Écoles de commerce : ces directeurs qui se mettent en scène sur les réseaux sociaux

Cécile Peltier Publié le
Écoles de commerce : ces directeurs qui se mettent en scène sur les réseaux sociaux
Rémy Challe, le directeur de l'Inseec BS, se met en scène sur les réseaux sociaux. // ©  Capture d'écran
Des directeurs d'écoles de commerce n'hésitent pas à prendre la parole sur les réseaux sociaux. Quitte à jouer le décalage. Une communication incarnée, qui permet de fédérer la communauté et de faire rayonner la marque.

Un selfie avec un ancien, la photo d'un étudiant qui dort dans les couloirs de l'école, le retweet d'un article sur l'avenir des business schools, ou des petits mots d'encouragement aux candidats...

À côté des comptes officiels Twitter, LinkedIn ou Snapchat des business schools, souvent assez institutionnels, une poignée de directeurs n'hésitent pas à se mettre en scène sur les réseaux sociaux. Leur point commun : leur relative jeunesse, un goût pour la Toile et un sens aigu de la communication.

Personnaliser la communication

À l'heure où les écoles de management ont multiplié les formations et les campus, les réseaux sociaux sont un moyen efficace et pas cher de fédérer les communautés (élèves, anciens, entreprises…) et de faire rayonner la marque. En incarnant et en personnalisant la communication, le directeur accroît aussi son impact.

"GEM, c'est 50 programmes, une cinquantaine de sites en France et à l'étranger, et près d'une centaine de cibles de communication – élèves de prépa, proviseurs, parents, journalistes… Ma présence sur les réseaux me permet de les toucher toutes", illustre le directeur général adjoint de l'ESC grenobloise, Jean-François Fiorina

À condition d'avoir une stratégie claire : "Pour être efficace, il faut une ligne et un calendrier éditorial, avec des contenus dédiés par réseau, une alimentation régulière, une diversité des registres, et de l'humilité", complète Jean-François Fiorina, qui consacre deux heures par jour à faire vivre ses comptes Twitter, Facebook, Linkedin et Instagram.

**Données**
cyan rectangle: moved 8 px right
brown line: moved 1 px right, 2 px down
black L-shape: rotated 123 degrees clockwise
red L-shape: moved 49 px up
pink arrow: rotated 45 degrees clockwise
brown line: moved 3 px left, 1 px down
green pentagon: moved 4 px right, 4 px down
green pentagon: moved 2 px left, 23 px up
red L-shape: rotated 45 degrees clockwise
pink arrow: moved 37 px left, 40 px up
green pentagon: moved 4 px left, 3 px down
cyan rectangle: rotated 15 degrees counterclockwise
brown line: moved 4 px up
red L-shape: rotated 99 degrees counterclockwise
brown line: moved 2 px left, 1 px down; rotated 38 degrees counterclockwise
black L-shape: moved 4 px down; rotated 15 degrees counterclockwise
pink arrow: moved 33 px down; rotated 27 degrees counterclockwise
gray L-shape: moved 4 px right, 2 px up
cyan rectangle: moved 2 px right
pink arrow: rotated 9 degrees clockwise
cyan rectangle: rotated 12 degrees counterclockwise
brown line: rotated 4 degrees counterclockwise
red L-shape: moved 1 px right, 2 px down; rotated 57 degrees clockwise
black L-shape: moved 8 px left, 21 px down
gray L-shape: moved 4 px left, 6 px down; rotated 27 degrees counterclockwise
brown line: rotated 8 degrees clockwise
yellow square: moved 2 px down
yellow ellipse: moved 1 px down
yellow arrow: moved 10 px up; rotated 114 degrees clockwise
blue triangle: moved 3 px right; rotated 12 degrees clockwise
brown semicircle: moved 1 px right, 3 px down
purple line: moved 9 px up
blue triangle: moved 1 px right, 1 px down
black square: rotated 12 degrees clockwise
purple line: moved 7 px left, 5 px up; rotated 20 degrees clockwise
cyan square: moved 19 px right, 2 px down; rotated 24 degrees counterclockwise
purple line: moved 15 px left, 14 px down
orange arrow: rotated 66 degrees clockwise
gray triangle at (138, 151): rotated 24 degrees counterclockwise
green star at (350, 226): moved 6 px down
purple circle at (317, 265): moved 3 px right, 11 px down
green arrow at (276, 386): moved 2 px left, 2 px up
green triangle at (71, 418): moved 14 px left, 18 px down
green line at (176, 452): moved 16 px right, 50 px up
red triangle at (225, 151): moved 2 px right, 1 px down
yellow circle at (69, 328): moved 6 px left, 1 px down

**Exercice écrit 1**
Selon l'article sur les directeurs d'écoles de commerce, combien de temps Jean-François Fiorina passe-t-il chaque jour à faire vivre ses comptes sur les réseaux sociaux ?
**Exercice écrit 2**
Recopiez le passage de l'article sur les directeurs d'écoles de commerce qui commence par « Un selfie avec » et va jusqu'à « aussi son impact. ».

**Résultat 1**
Il y consacre deux heures par jour.

**Résultat 2**
Un selfie avec un ancien, la photo d'un étudiant qui dort dans les couloirs de l'école, le retweet d'un article sur l'avenir des business schools, ou des petits mots d'encouragement aux candidats...

À côté des comptes officiels Twitter, LinkedIn ou Snapchat des business schools, souvent assez institutionnels, une poignée de directeurs n'hésitent pas à se mettre en scène sur les réseaux sociaux. Leur point commun : leur relative jeunesse, un goût pour la Toile et un sens aigu de la communication.

Personnaliser la communication

À l'heure où les écoles de management ont multiplié les formations et les campus, les réseaux sociaux sont un moyen efficace et pas cher de fédérer les communautés (élèves, anciens, entreprises…) et de faire rayonner la marque. En incarnant et en personnalisant la communication, le directeur accroît aussi son impact.